For the major index weights in Asia, investors maintained selling of their overweight positions in Korea, while continuing to buy in Taiwan despite their large overweight. China remains a market to watch. Institutional funds have been underweight China for years, yet June saw a continuation of the trend of inflows as managers continued to reduce underweight positions suggesting further scope for that to continue.
Foreign exchange trends remained broadly consistent in June. With still-solid risk appetite, selling of the US dollar remained persistent, with higher yields on the short end likely contributing to investors paring their selling, if only marginally. Selling of the euro also persisted through the month with institutions preference showing for Great Britain pound. Commodity-linked currencies attracted renewed interest with Canadian dollar, Australian dollar, and New Zealand dollar all experiencing strong buying. For Asian currencies, June did see a bout of buying for Japanese yen, but overall institutions have remained neutral. The strongest buying was in Korean won and Chinese yuan, while Taiwan dollar saw outflows throughout the month.

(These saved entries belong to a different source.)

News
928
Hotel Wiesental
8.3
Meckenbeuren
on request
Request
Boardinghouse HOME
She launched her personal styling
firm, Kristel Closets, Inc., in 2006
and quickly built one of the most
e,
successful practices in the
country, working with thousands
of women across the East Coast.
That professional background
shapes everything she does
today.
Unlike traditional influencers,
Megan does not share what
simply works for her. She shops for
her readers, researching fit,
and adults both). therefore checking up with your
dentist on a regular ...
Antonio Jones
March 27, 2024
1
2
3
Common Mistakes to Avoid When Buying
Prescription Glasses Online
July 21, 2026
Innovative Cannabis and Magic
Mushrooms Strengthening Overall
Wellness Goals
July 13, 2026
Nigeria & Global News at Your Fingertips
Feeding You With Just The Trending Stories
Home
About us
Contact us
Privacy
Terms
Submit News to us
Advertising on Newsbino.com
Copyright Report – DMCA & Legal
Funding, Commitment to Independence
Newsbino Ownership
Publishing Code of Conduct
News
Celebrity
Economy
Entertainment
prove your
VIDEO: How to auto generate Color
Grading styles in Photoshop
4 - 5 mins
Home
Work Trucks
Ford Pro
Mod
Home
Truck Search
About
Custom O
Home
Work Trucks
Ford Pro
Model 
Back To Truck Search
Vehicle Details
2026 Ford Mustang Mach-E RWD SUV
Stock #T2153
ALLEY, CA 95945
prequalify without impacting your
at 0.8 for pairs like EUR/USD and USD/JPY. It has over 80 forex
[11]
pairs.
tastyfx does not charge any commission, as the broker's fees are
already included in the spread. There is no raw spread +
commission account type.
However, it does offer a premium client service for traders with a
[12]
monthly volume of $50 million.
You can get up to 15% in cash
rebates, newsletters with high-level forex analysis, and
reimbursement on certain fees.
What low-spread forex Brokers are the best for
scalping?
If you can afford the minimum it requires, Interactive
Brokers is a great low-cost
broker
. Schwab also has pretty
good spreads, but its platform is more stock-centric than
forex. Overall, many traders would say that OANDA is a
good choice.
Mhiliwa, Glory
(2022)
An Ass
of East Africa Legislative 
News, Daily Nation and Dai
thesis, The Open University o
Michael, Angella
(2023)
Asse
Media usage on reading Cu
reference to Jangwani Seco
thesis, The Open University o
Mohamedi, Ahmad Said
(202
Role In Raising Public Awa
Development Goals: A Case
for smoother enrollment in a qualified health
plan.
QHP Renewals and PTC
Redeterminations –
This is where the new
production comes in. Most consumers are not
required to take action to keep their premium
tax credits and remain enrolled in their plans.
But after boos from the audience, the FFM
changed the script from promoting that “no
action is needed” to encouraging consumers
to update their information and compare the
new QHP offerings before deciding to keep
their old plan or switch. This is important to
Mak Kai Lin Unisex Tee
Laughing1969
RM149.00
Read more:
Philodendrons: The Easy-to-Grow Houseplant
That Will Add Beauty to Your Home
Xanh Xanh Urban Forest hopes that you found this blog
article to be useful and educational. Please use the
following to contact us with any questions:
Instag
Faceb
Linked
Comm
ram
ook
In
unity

In the fixed income space, US Treasuries continued to see sharp selling. This trend has persisted for much of 2026, except for the period immediately following the start of the conflict in Iran. Institutions continued to favor US Treasury Inflation-Protected Securities (TIPS) over nominal Treasuries as inflation uncertainty increased. Sentiment toward gilts continued to be negative, as selling was among the strongest we’ve seen in the last three years. Investors also reassessed their positioning in Bunds amid Germany’s increasing funding needs, driven by increased spending and lower tax revenue.